Studio album by Mahalia
- Released: 6 September 2019
- Genre: R&B
- Length: 43:23
- Label: Asylum

Mahalia chronology
| Seasons (2018) | Love and Compromise (2019) | Isolation Tapes (2020) |

Singles from Love and Compromise
- "I Wish I Missed My Ex" Released: 31 May 2018; "Do Not Disturb" Released: 6 February 2019; "Simmer" Released: 3 July 2019; "Square 1" Released: 23 August 2019; "What You Did" Released: 4 September 2019;

= Love and Compromise =

Love and Compromise is the debut studio album by Mahalia.

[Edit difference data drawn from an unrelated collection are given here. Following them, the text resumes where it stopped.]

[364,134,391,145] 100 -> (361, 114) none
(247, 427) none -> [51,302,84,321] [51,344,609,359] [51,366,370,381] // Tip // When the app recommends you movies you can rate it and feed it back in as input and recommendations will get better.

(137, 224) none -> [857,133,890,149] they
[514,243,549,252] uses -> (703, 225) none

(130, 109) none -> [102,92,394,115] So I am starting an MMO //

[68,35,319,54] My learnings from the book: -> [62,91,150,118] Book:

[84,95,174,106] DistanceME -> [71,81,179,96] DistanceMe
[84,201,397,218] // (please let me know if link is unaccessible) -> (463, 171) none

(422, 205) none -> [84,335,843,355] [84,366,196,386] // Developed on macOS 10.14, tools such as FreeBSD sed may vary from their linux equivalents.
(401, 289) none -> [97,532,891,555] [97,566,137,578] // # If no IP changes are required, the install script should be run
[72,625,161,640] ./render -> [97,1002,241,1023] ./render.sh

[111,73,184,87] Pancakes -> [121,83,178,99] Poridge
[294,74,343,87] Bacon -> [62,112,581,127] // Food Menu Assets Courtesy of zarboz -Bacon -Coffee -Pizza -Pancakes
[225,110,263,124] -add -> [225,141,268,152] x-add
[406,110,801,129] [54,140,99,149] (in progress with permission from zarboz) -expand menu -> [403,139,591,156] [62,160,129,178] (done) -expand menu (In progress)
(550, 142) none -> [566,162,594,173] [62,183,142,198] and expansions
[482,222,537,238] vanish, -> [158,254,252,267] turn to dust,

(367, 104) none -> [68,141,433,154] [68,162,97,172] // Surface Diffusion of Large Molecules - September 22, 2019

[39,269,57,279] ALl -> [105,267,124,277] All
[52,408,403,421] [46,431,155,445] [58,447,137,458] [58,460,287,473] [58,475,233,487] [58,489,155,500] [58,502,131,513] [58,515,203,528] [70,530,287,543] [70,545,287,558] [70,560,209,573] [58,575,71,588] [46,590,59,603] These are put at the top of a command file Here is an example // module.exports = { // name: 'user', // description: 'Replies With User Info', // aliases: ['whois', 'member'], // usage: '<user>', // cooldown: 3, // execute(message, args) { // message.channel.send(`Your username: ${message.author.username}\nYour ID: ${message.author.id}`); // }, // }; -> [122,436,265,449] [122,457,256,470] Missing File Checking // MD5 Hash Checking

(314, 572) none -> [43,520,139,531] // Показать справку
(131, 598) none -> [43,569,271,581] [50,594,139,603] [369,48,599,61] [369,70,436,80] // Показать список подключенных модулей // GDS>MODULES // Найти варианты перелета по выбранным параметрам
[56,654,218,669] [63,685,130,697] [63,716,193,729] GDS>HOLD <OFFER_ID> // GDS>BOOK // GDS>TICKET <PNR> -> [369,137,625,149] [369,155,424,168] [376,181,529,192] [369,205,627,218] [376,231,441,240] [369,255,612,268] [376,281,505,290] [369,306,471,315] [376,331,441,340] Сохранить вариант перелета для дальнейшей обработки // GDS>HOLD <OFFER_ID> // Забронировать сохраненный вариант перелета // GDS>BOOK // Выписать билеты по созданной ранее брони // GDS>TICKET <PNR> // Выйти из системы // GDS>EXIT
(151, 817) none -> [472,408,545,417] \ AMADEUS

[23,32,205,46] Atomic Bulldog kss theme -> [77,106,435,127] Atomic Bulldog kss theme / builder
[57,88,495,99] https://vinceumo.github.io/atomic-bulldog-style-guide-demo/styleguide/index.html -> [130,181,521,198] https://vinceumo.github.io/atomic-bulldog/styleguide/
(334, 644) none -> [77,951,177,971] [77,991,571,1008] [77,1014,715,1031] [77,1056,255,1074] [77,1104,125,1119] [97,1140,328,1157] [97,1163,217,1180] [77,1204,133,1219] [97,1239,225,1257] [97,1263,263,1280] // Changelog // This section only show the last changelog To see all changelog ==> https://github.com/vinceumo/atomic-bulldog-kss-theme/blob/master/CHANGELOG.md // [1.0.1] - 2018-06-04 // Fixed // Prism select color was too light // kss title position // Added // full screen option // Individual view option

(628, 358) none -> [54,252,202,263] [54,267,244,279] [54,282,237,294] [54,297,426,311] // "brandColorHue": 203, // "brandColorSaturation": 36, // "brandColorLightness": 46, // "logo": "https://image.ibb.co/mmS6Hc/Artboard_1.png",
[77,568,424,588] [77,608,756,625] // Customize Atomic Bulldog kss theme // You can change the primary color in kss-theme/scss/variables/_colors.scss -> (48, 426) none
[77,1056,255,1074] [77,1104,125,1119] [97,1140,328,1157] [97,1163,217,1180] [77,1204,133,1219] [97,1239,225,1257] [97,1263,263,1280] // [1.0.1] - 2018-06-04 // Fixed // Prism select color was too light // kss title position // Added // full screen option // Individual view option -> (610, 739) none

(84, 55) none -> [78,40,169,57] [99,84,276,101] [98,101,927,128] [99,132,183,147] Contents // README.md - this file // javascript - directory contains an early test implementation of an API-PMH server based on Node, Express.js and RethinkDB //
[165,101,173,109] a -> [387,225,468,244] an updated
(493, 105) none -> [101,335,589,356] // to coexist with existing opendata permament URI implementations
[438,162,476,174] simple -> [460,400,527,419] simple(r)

It was released on 6 September 2019. It peaked at number 28 on the UK Albums Chart and number 3 on the UK R&B Albums Chart.

==Critical reception==

At Metacritic, which assigns a weighted average score out of 100 to reviews from mainstream critics, the album received an average score of 76, based on 6 reviews, indicating "generally favorable reviews".

Max Gayler of The Line of Best Fit described the album as "an outrageously consistent record full of sonic momentum and gripping lyricism." Andy Kellman of AllMusic wrote, "No matter how detailed the productions get, they don't obstruct the vocals, which are consistently dynamic without being showy."

Professional ratings
Aggregate scores
| Source | Rating |
| Metacritic | 76/100 |
Review scores
| Source | Rating |
| AllMusic |  |
| Clash | 8/10 |
| The Line of Best Fit | 9/10 |
| NME |  |
| The Observer |  |

==Track listing==

Love and Compromise track listing
| No. | Title | Writer(s) | Producer(s) | Length |
|---|---|---|---|---|
| 1. | "Hide Out" | Mahalia Burkmar; Addrisi Addrisi; Timothy James Worthington; | Maths Time Joy | 2:49 |
| 2. | "I Wish I Missed My Ex" | Burkmar; Alastair O'Donnell; Dan Adekugbe; Nathaniel J. Warner; Worthington; Akelle Charles; Ras Haile Alexander; Louis-Rae Beadle; | Maths Time Joy; Swindle; | 3:25 |
| 3. | "Simmer" (featuring Burna Boy) | Burkmar; Wayne Hector; Damini Ogulu; Felix Joseph; Jeremy Harding; Jonah Christian; Kwadwo Amponsah; | Joseph; Christian; | 2:47 |
| 4. | "Good Company" (featuring Terrace Martin) | Burkmar; Martin; Joseph; Kevin Roosevelt; | Joseph; Roosevelt; Martin; | 5:07 |
| 5. | "What Am I?" | Burkmar; Joseph; Mark Spears; Sam Dew; | Larrance 1500; Sounwave; | 2:28 |
| 6. | "Regular People" (featuring Hamzaa and Lucky Daye) | Burkmar; O'Donnell; Dan Diggas; Dustin "Dab" Bowie; Joseph; Malika Hamzaa; Jonny Lattimer; David Brown; | DJ Dahi; Joseph; | 3:01 |
| 7. | "Karma" | Burkmar; Diggas; Joseph; Lattimer; Warner; | Diggas; Joseph; | 4:18 |
| 8. | "He's Mine" | Burkmar; O'Donnell; Diggas; Joseph; Lattimer; | Joseph | 3:11 |
| 9. | "What You Did" (featuring Ella Mai) | Burkmar; Ella Mai Howell; Andrew "Pop" Wansel; Joseph; Jameel Roberts; Norman Whitfield; | Pop Wansel | 3:26 |
| 10. | "Do Not Disturb" | Burkmar; O'Donnell; Aston Rudi; Joseph; Lattimer; | Joseph | 3:50 |
| 11. | "Richie" | Burkmar; O'Donnell; Joseph; Dew; Spears; | Joseph; Sounwave; | 2:27 |
| 12. | "Consistency" | Burkmar; Joseph; Warner; | Joseph | 2:54 |
| 13. | "Square 1" | Burkmar; O'Donnell; Rudi; Diggas; Joseph; Warner; | Diggas; Joseph; | 3:40 |

==Charts==

Chart performance for Love and Compromise
| Chart (2019) | Peak position |
|---|---|
| UK Albums (OCC) | 28 |
| UK R&B Albums (OCC) | 3 |

== Certifications ==

Certification for Love and Compromise
| Region | Certification | Certified units/sales |
| United Kingdom (BPI) | Silver | 60,000^{‡} |
^{‡} Sales+streaming figures based on certification alone.